■ **WORK ORDER**
Would you please print the data a second time, exactly as it stands?

■ **SOURCE DATA**
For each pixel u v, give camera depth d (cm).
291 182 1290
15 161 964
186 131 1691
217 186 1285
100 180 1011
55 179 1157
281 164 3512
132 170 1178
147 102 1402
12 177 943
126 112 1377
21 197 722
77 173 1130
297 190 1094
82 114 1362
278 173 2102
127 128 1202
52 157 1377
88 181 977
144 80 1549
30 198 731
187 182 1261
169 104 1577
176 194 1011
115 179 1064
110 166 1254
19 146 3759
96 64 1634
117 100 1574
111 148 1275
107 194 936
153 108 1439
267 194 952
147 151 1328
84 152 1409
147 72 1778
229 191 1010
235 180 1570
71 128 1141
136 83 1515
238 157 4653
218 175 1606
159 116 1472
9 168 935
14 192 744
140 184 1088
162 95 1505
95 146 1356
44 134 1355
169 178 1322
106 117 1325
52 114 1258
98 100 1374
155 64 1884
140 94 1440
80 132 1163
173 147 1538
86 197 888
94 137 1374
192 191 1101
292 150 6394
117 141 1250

■ **ANSWER FOR THIS EXERCISE**
For each pixel u v, give camera depth d (cm).
291 182 1290
15 161 964
186 131 1691
217 186 1285
100 180 1011
55 179 1157
281 164 3512
132 170 1178
147 102 1402
12 177 943
126 112 1377
21 197 722
77 173 1130
297 190 1094
82 114 1362
278 173 2102
127 128 1202
52 157 1377
88 181 977
144 80 1549
30 198 731
187 182 1261
169 104 1577
176 194 1011
115 179 1064
110 166 1254
19 146 3759
96 64 1634
117 100 1574
111 148 1275
107 194 936
153 108 1439
267 194 952
147 151 1328
84 152 1409
147 72 1778
229 191 1010
235 180 1570
71 128 1141
136 83 1515
238 157 4653
218 175 1606
159 116 1472
9 168 935
14 192 744
140 184 1088
162 95 1505
95 146 1356
44 134 1355
169 178 1322
106 117 1325
52 114 1258
98 100 1374
155 64 1884
140 94 1440
80 132 1163
173 147 1538
86 197 888
94 137 1374
192 191 1101
292 150 6394
117 141 1250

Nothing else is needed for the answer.